When tackling problems involving conditional expectations, it's easy to make mistakes if one isn't careful. Here are a few common pitfalls to avoid:

  1. Incorrectly Determining the Conditional Expectation: The conditional expectation E[Y|X] must be computed correctly. In this case, since Y is uniformly distributed on (X², X), the conditional expectation is simply the midpoint of the interval. Mistakes can arise if one doesn't fully grasp the properties of uniform distributions.
  2. Forgetting the Law of Iterated Expectations: This theorem is the key to solving this problem. Neglecting to use it or applying it incorrectly will lead to an incorrect solution.
  3. Errors in Integration: When computing the expectation of E[Y|X] over the range of X, it's crucial to perform the integration accurately. Mistakes in finding the antiderivative or evaluating the definite integral can result in an incorrect answer.
  4. Ignoring the Conditional Dependency: Failing to recognize that the distribution of Y is conditional on X is a significant error. This dependency must be considered when setting up the problem and applying the law of iterated expectations.

This problem serves as an excellent starting point for exploring more complex probability scenarios involving conditional distributions and expectations. Here are some avenues for further investigation:

  1. Different Distributions: Consider what happens if X and Y follow different distributions. For example, what if X is exponentially distributed and Y is uniformly distributed on an interval that depends on X?
  2. Multiple Variables: Extend the problem to involve more than two random variables.

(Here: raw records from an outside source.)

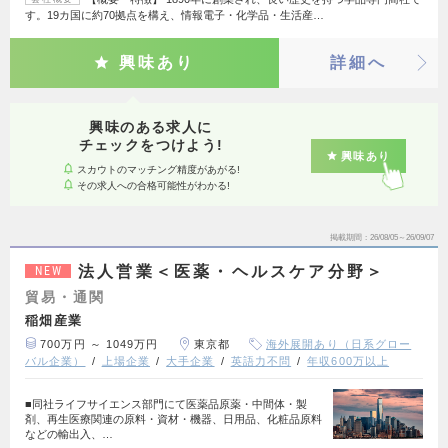
す。19カ国に約70拠点を構え、情報電子・化学品・生活産…
興味あり
詳細へ
興味のある求人に
チェックをつけよう!
興味あり
スカウトのマッチング精度があがる!
その求人への合格可能性がわかる!
掲載期間
26/08/05～26/09/07
法人営業＜医薬・ヘルスケア分野＞
NEW
貿易・通関
稲畑産業
700万円 ～ 1049万円
東京都
海外展開あり（日系グロー
バル企業）
上場企業
大手企業
英語力不問
年収600万以上
■同社ライフサイエンス部門にて医薬品原薬・中間体・製
剤、再生医療関連の原料・資材・機器、日用品、化粧品原料
などの輸出入、…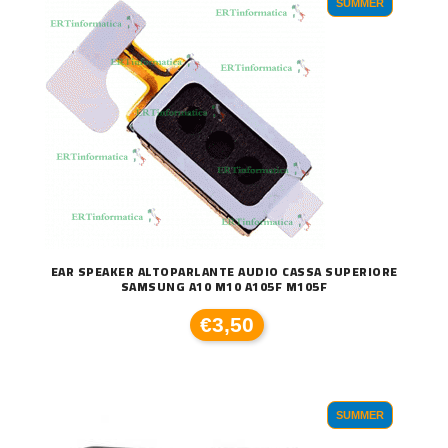
SUMMER
EAR SPEAKER ALTOPARLANTE AUDIO CASSA SUPERIORE
SAMSUNG A10 M10 A105F M105F
€3,50
SUMMER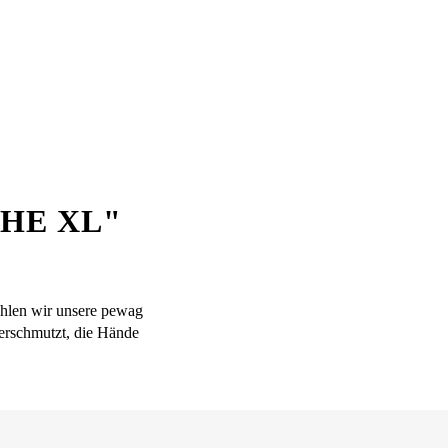
HE XL"
ehlen wir unsere pewag
erschmutzt, die Hände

For instance, introduce a third random variable Z that is conditionally dependent on Y. How would you compute E[Z] in this case?
  3. Applications in Statistics: Explore how these concepts apply to real-world statistical problems. Conditional expectations are used extensively in regression analysis, Bayesian inference, and other statistical techniques.
  4. Simulation: Use computer simulations to verify the analytical solution. Generate many samples of X and Y according to the given distributions and compute the average value of Y. This can provide a practical check on your theoretical calculations.

In conclusion, we have successfully computed the expected value of Y, E[Y], given that X is sampled uniformly from (0,1) and Y is sampled uniformly from (X², X). By leveraging the law of iterated expectations and performing the necessary integration, we found that E[Y] = 5/12. This problem underscores the importance of understanding conditional distributions, expectations, and key theorems in probability theory. Furthermore, it provides a foundation for exploring more intricate probabilistic models and their applications in various fields.

This exercise demonstrates how mathematical principles can be applied to analyze probabilistic scenarios and derive meaningful results. By carefully dissecting the problem, applying the appropriate tools, and avoiding common pitfalls, we can navigate the complexities of probability theory and gain a deeper appreciation for its power and elegance.